● **WORK INSTRUCTIONS**
Repeat the listing below word for word, leaving out the pictures.

● **DATA FOR ANALYSIS**
········

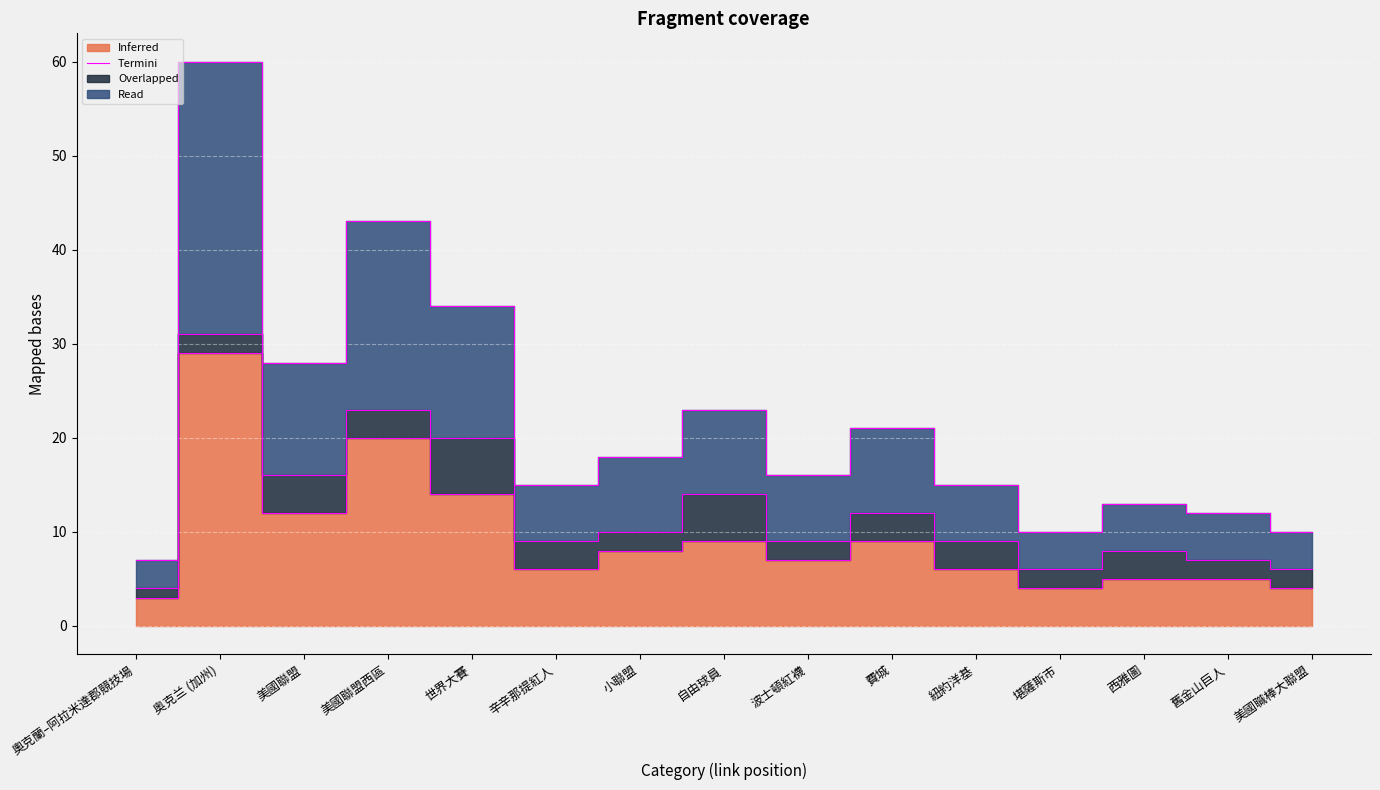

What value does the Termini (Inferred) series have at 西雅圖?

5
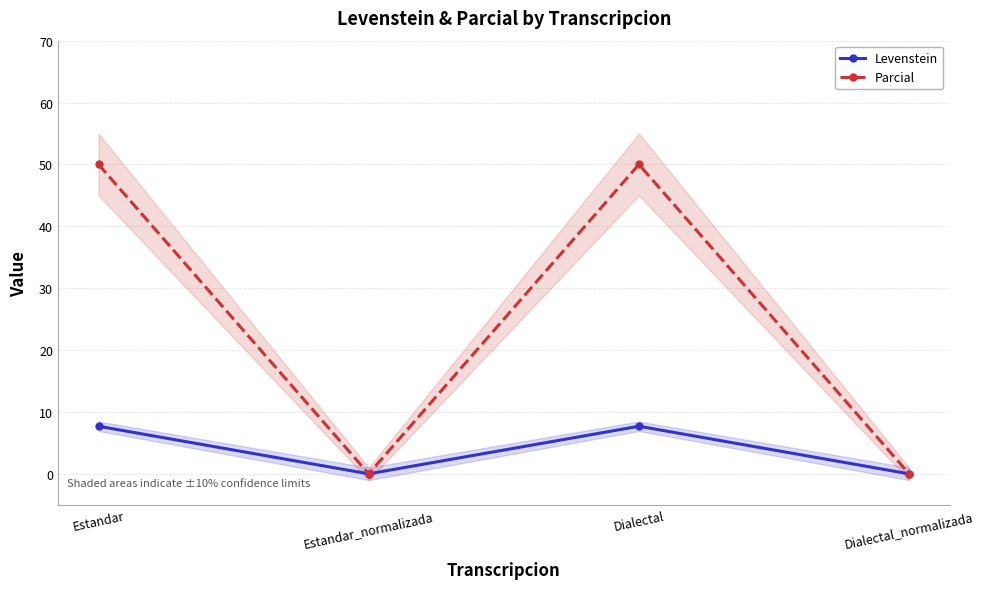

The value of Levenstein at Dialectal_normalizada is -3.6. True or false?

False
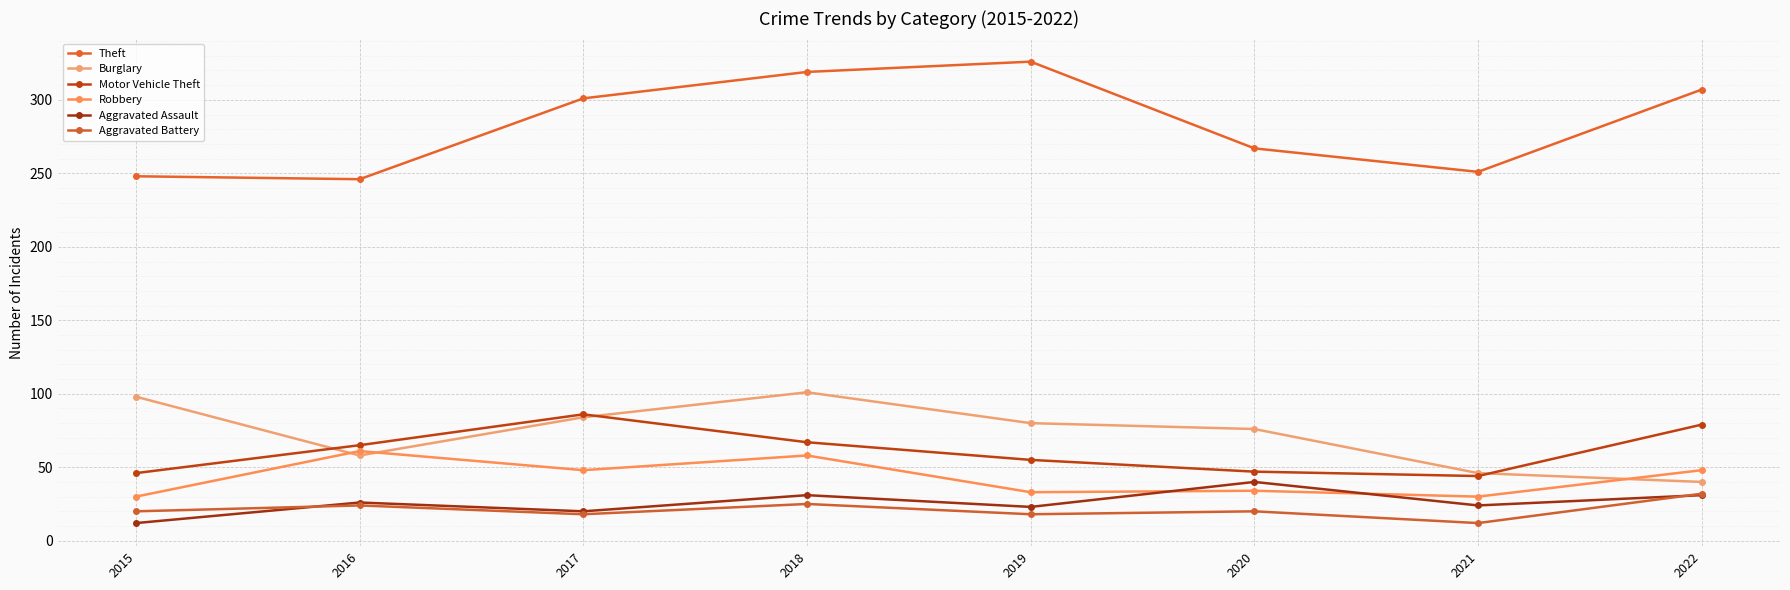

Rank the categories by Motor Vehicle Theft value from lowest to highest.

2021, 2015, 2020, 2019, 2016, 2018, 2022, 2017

········

● **SOLVED EXERCISE**
What value does the Termini (Inferred) series have at 西雅圖?

5

The value of Levenstein at Dialectal_normalizada is -3.6. True or false?

False

Rank the categories by Motor Vehicle Theft value from lowest to highest.

2021, 2015, 2020, 2019, 2016, 2018, 2022, 2017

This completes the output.